Alone in her office in the middle of the night, Anne reviews the evidence from every possible angle: how is such a crime possible? She asks her boss to help comb the morgues to see if Rebecca’s body has turned up, and to contact M15 about “Aunt” Fiona. Anne apologizes to Brian for not believing him and asks to be shown a chat room. For the first time she begins to hear the music that so intoxicates Brian. She makes him finish his testimony, in which Brian is approached online by both Fiona and Peter. When Jake shows up at Brian’s home seeking refuge, Brian takes the younger boy in and the two have sex before Brian vehemently rejects the boy. Soon after, Fiona offers Brian a large sum of money to assassinate Jake; at first he refuses. Anne, realizing she has forgotten about her mother because of her obsession with this case, rushes home to find her mother fast asleep. Anne explodes with frustration: she feels a failure in all regards and is glad she did not have an opportunity to destroy her child. Anne’s mother makes a chance remark that leads to Anne’s beginning to solve the case. Rushing back to the office, she listens to Brian explain how Jake was found to be dying of a rare brain cancer, and so Brian chose to accept Fiona’s offer and kill Jake. Brian meets the boy in a secluded area and stabs him.

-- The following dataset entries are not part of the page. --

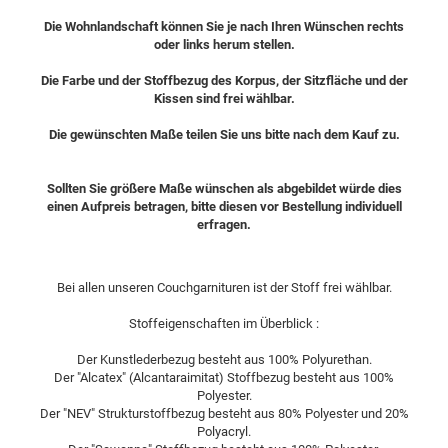
Die Wohnlandschaft können Sie je nach Ihren Wünschen rechts
oder links herum stellen.
Die Farbe und der Stoffbezug des Korpus, der Sitzfläche und der
Kissen sind frei wählbar.
Die gewünschten Maße teilen Sie uns bitte nach dem Kauf zu.
Sollten Sie größere Maße wünschen als abgebildet würde dies
einen Aufpreis betragen, bitte diesen vor Bestellung individuell
erfragen.
Bei allen unseren Couchgarnituren ist der Stoff frei wählbar.
Stoffeigenschaften im Überblick :
Der Kunstlederbezug besteht aus 100% Polyurethan.
Der "Alcatex" (Alcantaraimitat) Stoffbezug besteht aus 100%
Polyester.
Der "NEV" Strukturstoffbezug besteht aus 80% Polyester und 20%
Polyacryl.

Anne returns to the hospital, where comatose Jake is found to be brain dead and is to be taken off all life support. Looking on Jake’s computer, Anne finds the evidence of all the online monikers Jake indeed created: Rebecca, Fiona, Peter. She hears the voices of the characters he invented and she thinks of the children lost because of parents who fail to hear and see them, to love them, to keep them close. She has solved the case and is left with the image of so many children, “gone for now,” perhaps even the child she gave up at birth.

—CRAIG LUCAS

CAST
Principals
ANNE, a detective, 50’s: Alto
BRIAN, 16: Tenor
REBECCA, 18: Soprano
BOY, 12: Boy Soprano
FIONA, 35, a spy: Mezzo-Soprano
JAKE, 15: Baritone
PETER, 28: Bass

Other Characters
BRIAN’S MOTHER: Mezzo-Soprano
BRIAN’S FATHER: Bass
WOMAN (Jake’s Mother): Mezzo-Soprano
MARK FOLEY, Representative from Florida: Tenor
CONGRESSIONAL PAGE: Tenor
LORI DREW: Soprano
MEGAN MEIERMegan Meier: Soprano
PRECENTOR OF THE CHURCH: Tenor

Chorus of internet users, churchgoers, shoppers, citizens.